HENRY DEEDES watches the Government’s local lockdowns U-turn 


Oops! This is another fine mess you’ve gotten us into, ministers: HENRY DEEDES watches the Government’s local lockdowns U-turn

Well, the good news was at least we were spared yet another of Matt Hancock’s browbeating, pigeon-chest puffing little turns at the despatch box.

For the very latest from the front line in our war against the virus, Vaccines Minister Nadhim Zahawi was sent to update the Commons.

Mr Zahawi may have the eager-to-please charms of a Cunard cabin attendant, but, let’s face it, he remains infinitely more palatable than uppity-boots Hancock. Less bossy, less patronising.

The bad news? The Government had managed to get into another embarrassing two-and-eight, this time over its decision to impose new lockdown advice for parts of the country… seemingly without bothering to tell anyone.

Pictured: Vaccines Minister Nadhim Zahawi answering questions from MPs at the House of Commons

As of last Friday, residents in areas where the Indian variant is surging, including Leicester, Bedford and Burnley, were warned not to meet indoors or leave their local area.

Most MPs only heard the news on Monday when it was spotted by local journalists on a Government website. Oops! Another fine mess you’ve gotten us into, Stanley, etc.

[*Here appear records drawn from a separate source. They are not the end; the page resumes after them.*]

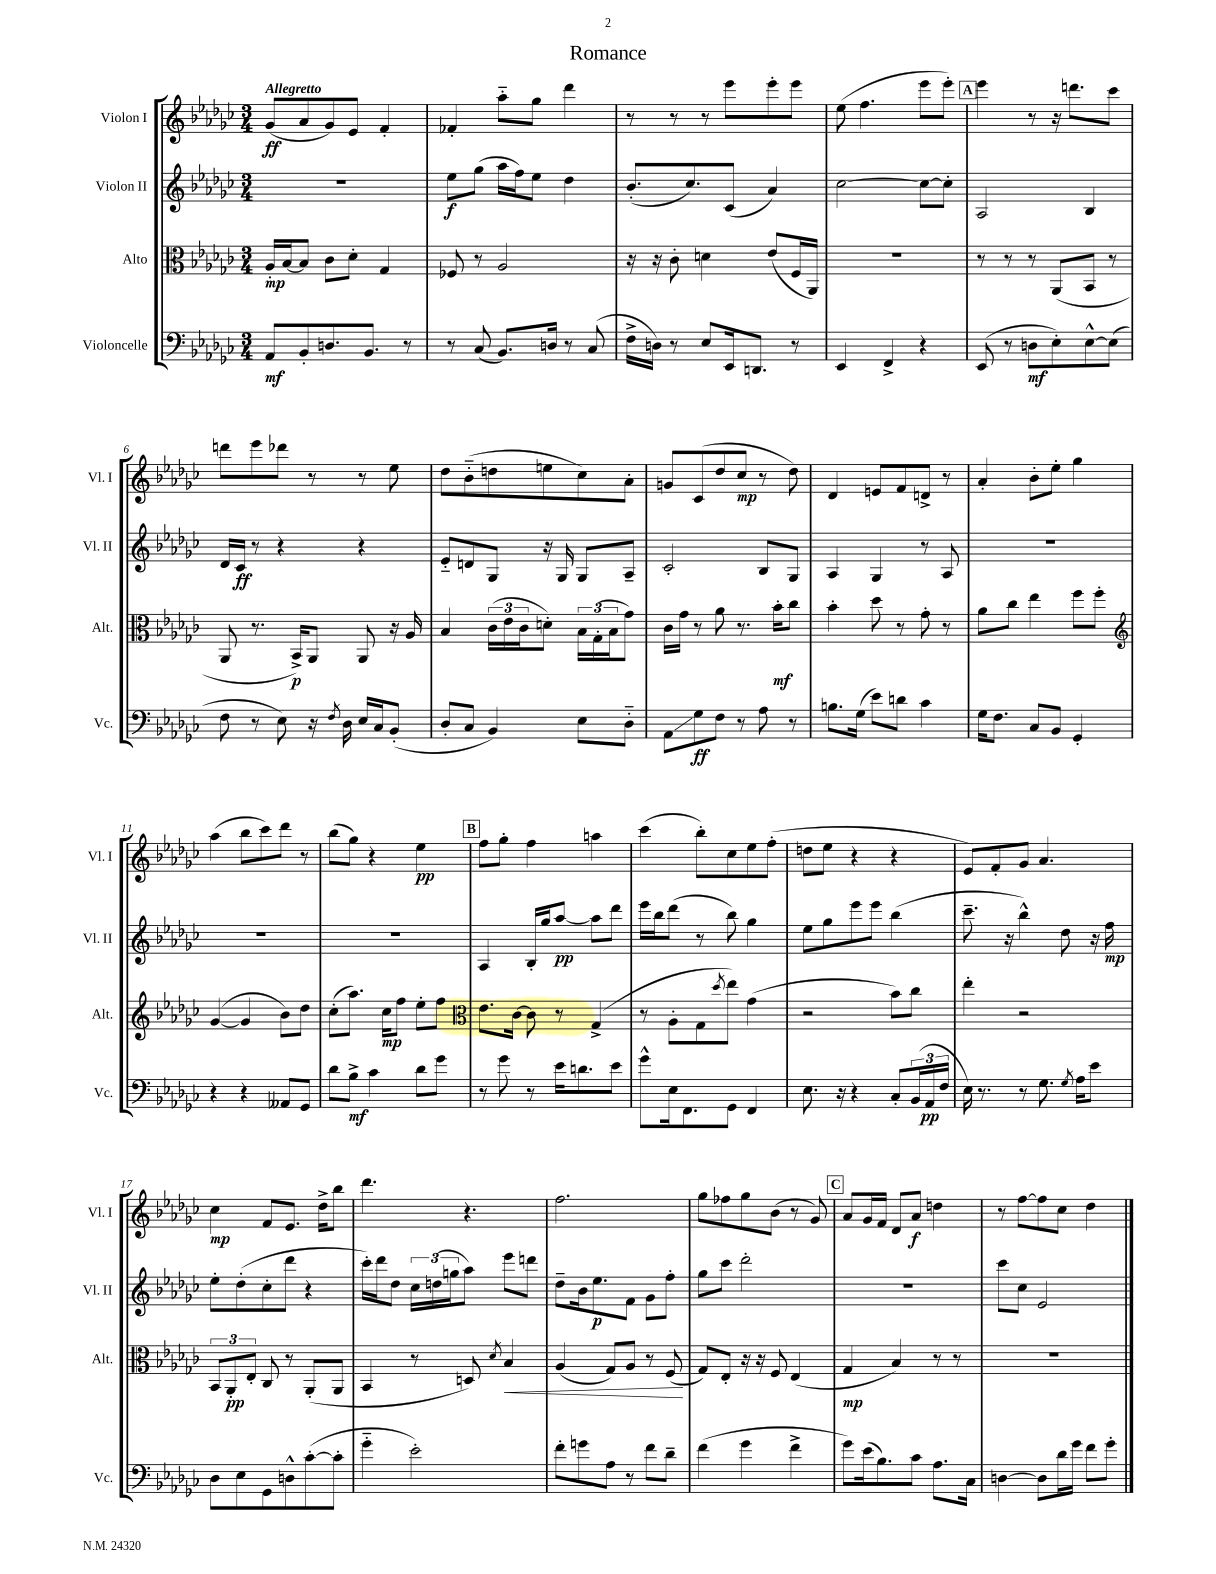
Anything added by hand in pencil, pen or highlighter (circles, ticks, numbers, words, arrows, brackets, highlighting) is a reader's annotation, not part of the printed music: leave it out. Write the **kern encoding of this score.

**kern	**kern	**kern	**kern
*staff4	*staff3	*staff2	*staff1
*clefF4	*clefC3	*clefG2	*clefG2
*k[b-e-a-d-g-c-]	*k[b-e-a-d-g-c-]	*k[b-e-a-d-g-c-]	*k[b-e-a-d-g-c-]
*M3/4	*M3/4	*M3/4	*M3/4
8AA-	16A-'	2.r	(8g-
.	[16B-	.	.
8BB-'	8B-]	.	8a-
8.D	8c-	.	8g-)
.	8d-'	.	8e-
8.BB-	.	.	.
.	4G-	.	4f'
8r	.	.	.
=	=	=	=
8r	8F-	8ee-	4f-'
(8C-	8r	(8gg-	.
8.BB-)	2A-	16aa-	8aa-'~
.	.	16ff)	.
.	.	8ee-	8gg-
16D	.	.	.
8r	.	4dd-	4ddd-
(8C-	.	.	.
=	=	=	=
16F^	16r	(8.b-'	8r
16D)	16r	.	.
8r	8c-'	.	8r
.	.	8.cc-)	.
8E-	4d	.	8r
16EE-	.	(8c-	8eee-
8.DD	.	.	.
.	(8e-	4a-)	8eee-'
8r	16F	.	8eee-
.	16AA-)	.	.
=	=	=	=
4EE-	2.r	[2cc-	(8ee-
.	.	.	4.ff
4FF^	.	.	.
4r	.	8cc-_	8eee-
.	.	8cc-']	8eee-')
=	=	=	=
(8EE-	8r	2A-	4eee-
8r	8r	.	.
8D	8r	.	8r
8E-')	(8AA-	.	16r
.	.	.	8.ddd
[8E-^^	8BB-	4B-	.
(8E-]	8r	.	8ccc-
=	=	=	=
8F	8AA-	16d-	8ddd
.	.	16c-	.
8r	8.r	8r	8eee-
8E-)	.	4r	8ddd-
.	16BB-^)	.	.
16r	8AA-	.	8r
8qF	.	.	.
16D-	.	.	.
16E-	8AA-	4r	8r
16C-	.	.	.
(8BB-'	16r	.	8ee-
.	16A-	.	.
=	=	=	=
8D-'	4B-	8e-'~	8dd-
8C-	.	8d	(8b-'~
4BB-)	(24c-	8G-	8dd
.	24e-	.	.
.	24c-	.	.
.	8d')	16r	8ee
.	.	16G-	.
8E-	24B-	8G-	8cc-)
.	(24G-'	.	.
.	24B-	.	.
8D-'~	8g-)	8A-~	8a-'
=	=	=	=
8AA-	16c-	2c-'	8g
.	16g-	.	.
8G-	8r	.	(8c-
8F	8a-	.	8dd-
8r	8.r	.	8cc-
8A-	.	8B-	8r
.	16b-'	.	.
8r	8cc-	8G-	8dd-)
=	=	=	=
8.B	4b-'	4A-	4d-
(16G-	.	.	.
8e-)	8dd-	4G-	8e
8d	8r	.	8f
4c-	8g-'	8r	8d^
.	8r	8A-	8r
=	=	=	=
16G-	8a-	2.r	4a-'
8.F	.	.	.
.	8cc-	.	.
8C-	4ee-	.	8b-'
8BB-	.	.	8ee-'
4GG-'	8ff	.	4gg-
.	8ff'	.	.
=	=	=	=
*	*clefG2	*	*
4r	([4g-	2.r	(4aa-
4r	4g-]	.	8bb-
.	.	.	8ccc-)
8AA--	8b-)	.	8ddd-
8GG-	8dd-	.	8r
=	=	=	=
8d-	(8cc-'	2.r	(8bb-
8B-^	8.aa-)	.	8gg-)
4c-	.	.	4r
.	16cc-	.	.
.	8ff	.	.
8d-	8ee-'	.	4ee-
8g-	8ff	.	.
=	=	=	=
*	*clefC3	*	*
8r	8.e-	4A-	8ff
8g-	.	.	8gg-'
.	[16c-	.	.
8r	8c-]	16B-'	4ff
.	.	16gg-	.
16e-	8r	[8aa-	.
8.d	.	.	.
.	(4G-^	8aa-]	4aa
8e-	.	8ddd-	.
=	=	=	=
8g-^^	8r	16eee-	(4ccc-
.	.	16bb-	.
16E-	8A-'	(8ddd-	.
8.FF	.	.	.
.	8G-	8r	8bb-')
.	8qdd-	.	.
8GG-	8ee-)	8bb-)	8cc-
4FF	(4g-	4gg-	8ee-
.	.	.	(8ff'
=	=	=	=
8.E-	2r	8ee-	8dd
.	.	8gg-	8ee-
16r	.	.	.
4r	.	8eee-	4r
.	.	8eee-	.
8C-'	8b-)	(4bb-	4r
(24BB-	8cc-	.	.
24AA-	.	.	.
24F	.	.	.
=	=	=	=
16E-)	4ee-'	8.ccc-~	8e-)
8.r	.	.	.
.	.	.	8f'
.	.	16r	.
8r	2r	4bb-^^)	8g-
8.G-	.	.	4.a-
.	.	8dd-	.
8qG-	.	.	.
16A-	.	.	.
8e-	.	16r	.
.	.	16ff	.
=	=	=	=
8D-	12BB-	8ee-'	4cc-
.	12AA-'	.	.
8E-	.	(8dd-'	.
.	12E-'	.	.
8GG-	8C-	8cc-'	8f
8D^^	8r	8ddd-	8.e-
([8c-'	(8AA-'	4r	.
.	.	.	16dd-^
8c-']	8AA-	.	8bb-
=	=	=	=
4g-'~	4BB-	16ccc-')	4.ddd-
.	.	16ddd-	.
.	.	8dd-	.
2e-')	8r	24cc-	.
.	.	(24dd	.
.	.	24gg	.
.	8D)	8aa-)	4.r
.	8qd-	.	.
.	4B-	8eee-	.
.	.	8ddd	.
=	=	=	=
8f'	(4A-	8dd-~	2.ff
8g	.	16b-	.
.	.	8.ee-	.
8A-	8G-)	.	.
8r	8A-	8f	.
8f	8r	8g-	.
8d-~	(8F	8ff'	.
=	=	=	=
(4f	8G-)	8gg-	8gg-
.	8E-'	8ccc-	8ff-
4g-	16r	2ddd-'	8gg-
.	16r	.	.
.	8F	.	(8b-
4f^	(4E-	.	8r
.	.	.	8g-)
=	=	=	=
8g-)	4G-	2.r	8a-
(16e-	.	.	16g-
8.B-)	.	.	16f
.	4B-)	.	8d-
8c-	.	.	8a-
8.A-	8r	.	4dd
.	8r	.	.
16C-	.	.	.
=	=	=	=
[4D	2.r	8ccc-	8r
.	.	8cc-	[8ff
8D]	.	2e-	8ff]
16d-	.	.	8cc-
16g-	.	.	.
8f	.	.	4dd-
8g-'	.	.	.
==	==	==	==
*-	*-	*-	*-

The Government backbenches were a tight coil of restrained frustration. Shades of holidaymakers trying not to lose it at the airport lost-luggage section. Deep breaths.

The face of Jason McCartney (Con, Colne Valley) was squeezed with exasperation. This would throw his constituents’ half-holiday plans into turmoil. Andy Higginbotham (Con, Burnley) appeared similarly perplexed. Could his lot still visit pubs and restaurants

‘Use common sense!’ was Zahawi’s not altogether helpful response.

Even Dr Luke Evans (Con, Bosworth) was peeved. He asked whether his constituents should still travel to nearby Leicester to drop children at school. ‘Good question!’ yelled Labour’s Health spokesman, Jon Ashworth (Leicester South).

HENRY DEEDES: Well, the good news was at least we were spared yet another of Matt Hancock’s browbeating, pigeon-chest puffing little turns at the despatch box

HENRY DEEDES: Well, the good news was at least we were spared yet another of Matt Hancock’s browbeating, pigeon-chest puffing little turns at the despatch box

Ashworth accused the Government of trying to introduce ‘local lockdowns by the back door’. He was particularly cross Hancock had stood him up. He enjoys their weekly sparring sessions (some Labour observers might think a little too much).

Back on the Conservative benches, the anti-lockdown hawks circled Zahawi. Inveterate cuff-twiddler Mark Harper (Con, Forest of Dean) asked whether fully vaccinated people will have to isolate if they encounter an infected person after June 21. Zahawi suggested it might be avoidable with regular testing.

All this outrage turned out to be a waste of breath. By late afternoon, the affected councils declared after meeting national officials that no lockdowns were in place after all.

Elsewhere, we heard the usual housekeeping grumbles. Tan Singh Dhesi (Con, Slough) complained that rooms in the quarantine hotels for travellers from overseas hotspots were poorly ventilated with a lack of fresh drinking water. The food apparently wasn’t up to much either. Were they expecting The Bellagio?

David Linden (SNP, Glasgow East), yet to be jabbed, speculatively enquired whether a nasal vaccine might become available for those scared of needles. Asking for a friend, I expect.

Scribbling away furiously in her notepad was Yvette Cooper (Lab, Pontefract). With a condescending tilt of the head, she pointed out so much of the hassle over the pesky Indian strain could have been avoided had the PM taken her advice and put India on the red list sooner.

But the fiercest intervention of the day came from Emma Lewell-Buck (Lab, South Shields) who asked why the Government’s response was always ‘more restrictions and endless cycles of lockdown’. We need to keep an eye on Mrs Lewell-Buck. She’s an absolute howitzer.

Parliament was freezing yesterday, by the way. I spotted Ed Miliband clasping and rubbing his shoulders.

Extraordinary to think that a year yesterday, Dominic Cummings was giving that bizarre press conference in the Downing Street rose garden in sweltering heat. Perhaps things will heat up again when he returns to give evidence this morning.